* [RECORDS TO PROCESS]:
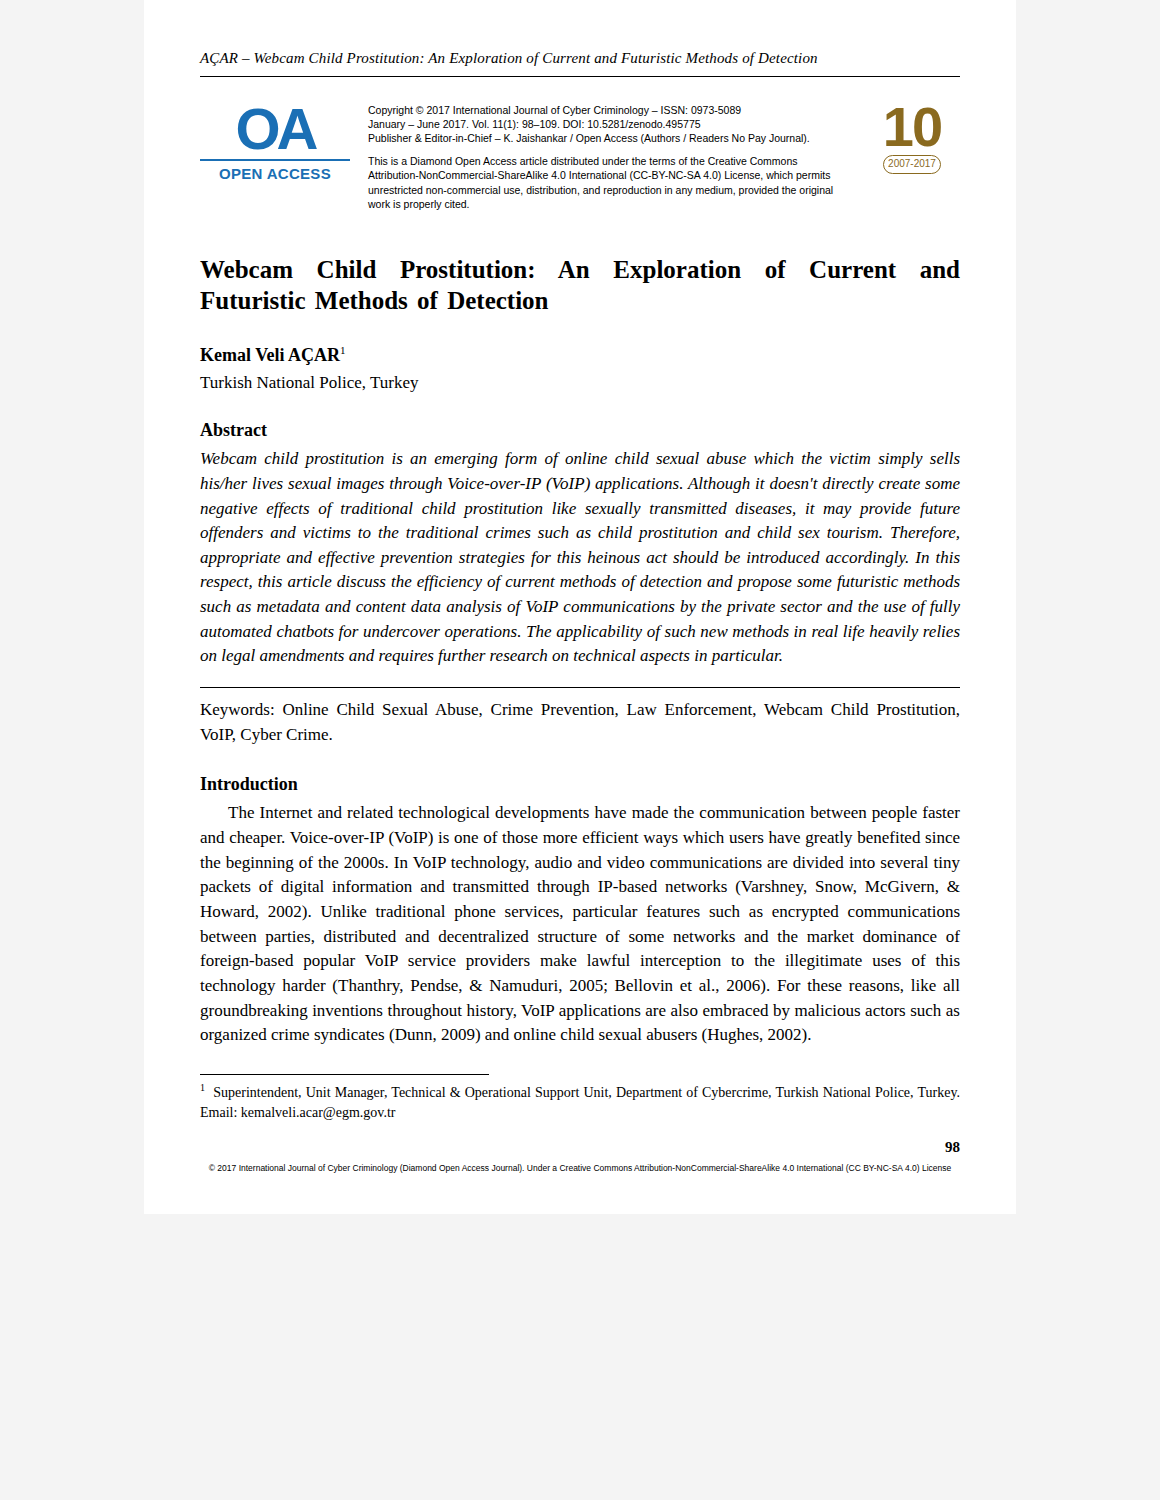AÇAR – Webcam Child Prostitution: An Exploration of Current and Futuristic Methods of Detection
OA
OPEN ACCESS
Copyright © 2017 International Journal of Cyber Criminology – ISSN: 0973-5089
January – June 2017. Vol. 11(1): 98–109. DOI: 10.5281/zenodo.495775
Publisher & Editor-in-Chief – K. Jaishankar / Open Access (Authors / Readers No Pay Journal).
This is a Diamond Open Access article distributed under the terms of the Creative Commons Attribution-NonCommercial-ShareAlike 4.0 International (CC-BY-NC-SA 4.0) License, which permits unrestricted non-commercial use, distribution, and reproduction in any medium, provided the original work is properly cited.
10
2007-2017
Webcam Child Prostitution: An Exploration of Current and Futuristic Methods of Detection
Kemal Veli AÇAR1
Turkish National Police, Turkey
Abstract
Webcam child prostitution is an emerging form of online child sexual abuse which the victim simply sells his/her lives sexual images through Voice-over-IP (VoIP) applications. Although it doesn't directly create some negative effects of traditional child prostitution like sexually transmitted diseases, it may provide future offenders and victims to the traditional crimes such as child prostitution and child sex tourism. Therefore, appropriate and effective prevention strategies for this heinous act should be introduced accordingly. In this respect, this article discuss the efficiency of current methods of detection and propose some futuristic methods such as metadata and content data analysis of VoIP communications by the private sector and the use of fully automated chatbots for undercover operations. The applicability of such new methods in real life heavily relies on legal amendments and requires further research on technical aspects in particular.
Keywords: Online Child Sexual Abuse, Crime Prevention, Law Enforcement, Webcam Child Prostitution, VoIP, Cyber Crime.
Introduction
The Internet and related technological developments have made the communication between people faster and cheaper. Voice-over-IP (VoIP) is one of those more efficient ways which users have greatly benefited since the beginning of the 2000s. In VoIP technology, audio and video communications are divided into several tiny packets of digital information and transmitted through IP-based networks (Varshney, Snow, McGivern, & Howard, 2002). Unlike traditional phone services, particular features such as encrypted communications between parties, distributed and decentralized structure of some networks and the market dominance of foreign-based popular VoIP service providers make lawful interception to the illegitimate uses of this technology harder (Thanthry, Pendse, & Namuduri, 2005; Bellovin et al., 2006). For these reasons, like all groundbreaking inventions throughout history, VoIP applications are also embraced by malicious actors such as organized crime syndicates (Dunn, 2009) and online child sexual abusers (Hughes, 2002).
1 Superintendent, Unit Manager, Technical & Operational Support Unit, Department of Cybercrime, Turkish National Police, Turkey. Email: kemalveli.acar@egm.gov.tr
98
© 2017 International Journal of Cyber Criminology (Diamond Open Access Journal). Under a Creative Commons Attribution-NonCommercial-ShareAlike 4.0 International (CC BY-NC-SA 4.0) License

* [WHAT THE TASK REQUIRES]: If an entry holds an image, omit that image and print the remainder exactly as it stands.

* [OUTPUT BELOW]:
AÇAR – Webcam Child Prostitution: An Exploration of Current and Futuristic Methods of Detection
OA
OPEN ACCESS
Copyright © 2017 International Journal of Cyber Criminology – ISSN: 0973-5089
January – June 2017. Vol. 11(1): 98–109. DOI: 10.5281/zenodo.495775
Publisher & Editor-in-Chief – K. Jaishankar / Open Access (Authors / Readers No Pay Journal).
This is a Diamond Open Access article distributed under the terms of the Creative Commons Attribution-NonCommercial-ShareAlike 4.0 International (CC-BY-NC-SA 4.0) License, which permits unrestricted non-commercial use, distribution, and reproduction in any medium, provided the original work is properly cited.
10
2007-2017
Webcam Child Prostitution: An Exploration of Current and Futuristic Methods of Detection
Kemal Veli AÇAR1
Turkish National Police, Turkey
Abstract
Webcam child prostitution is an emerging form of online child sexual abuse which the victim simply sells his/her lives sexual images through Voice-over-IP (VoIP) applications. Although it doesn't directly create some negative effects of traditional child prostitution like sexually transmitted diseases, it may provide future offenders and victims to the traditional crimes such as child prostitution and child sex tourism. Therefore, appropriate and effective prevention strategies for this heinous act should be introduced accordingly. In this respect, this article discuss the efficiency of current methods of detection and propose some futuristic methods such as metadata and content data analysis of VoIP communications by the private sector and the use of fully automated chatbots for undercover operations. The applicability of such new methods in real life heavily relies on legal amendments and requires further research on technical aspects in particular.
Keywords: Online Child Sexual Abuse, Crime Prevention, Law Enforcement, Webcam Child Prostitution, VoIP, Cyber Crime.
Introduction
The Internet and related technological developments have made the communication between people faster and cheaper. Voice-over-IP (VoIP) is one of those more efficient ways which users have greatly benefited since the beginning of the 2000s. In VoIP technology, audio and video communications are divided into several tiny packets of digital information and transmitted through IP-based networks (Varshney, Snow, McGivern, & Howard, 2002). Unlike traditional phone services, particular features such as encrypted communications between parties, distributed and decentralized structure of some networks and the market dominance of foreign-based popular VoIP service providers make lawful interception to the illegitimate uses of this technology harder (Thanthry, Pendse, & Namuduri, 2005; Bellovin et al., 2006). For these reasons, like all groundbreaking inventions throughout history, VoIP applications are also embraced by malicious actors such as organized crime syndicates (Dunn, 2009) and online child sexual abusers (Hughes, 2002).
1 Superintendent, Unit Manager, Technical & Operational Support Unit, Department of Cybercrime, Turkish National Police, Turkey. Email: kemalveli.acar@egm.gov.tr
98
© 2017 International Journal of Cyber Criminology (Diamond Open Access Journal). Under a Creative Commons Attribution-NonCommercial-ShareAlike 4.0 International (CC BY-NC-SA 4.0) License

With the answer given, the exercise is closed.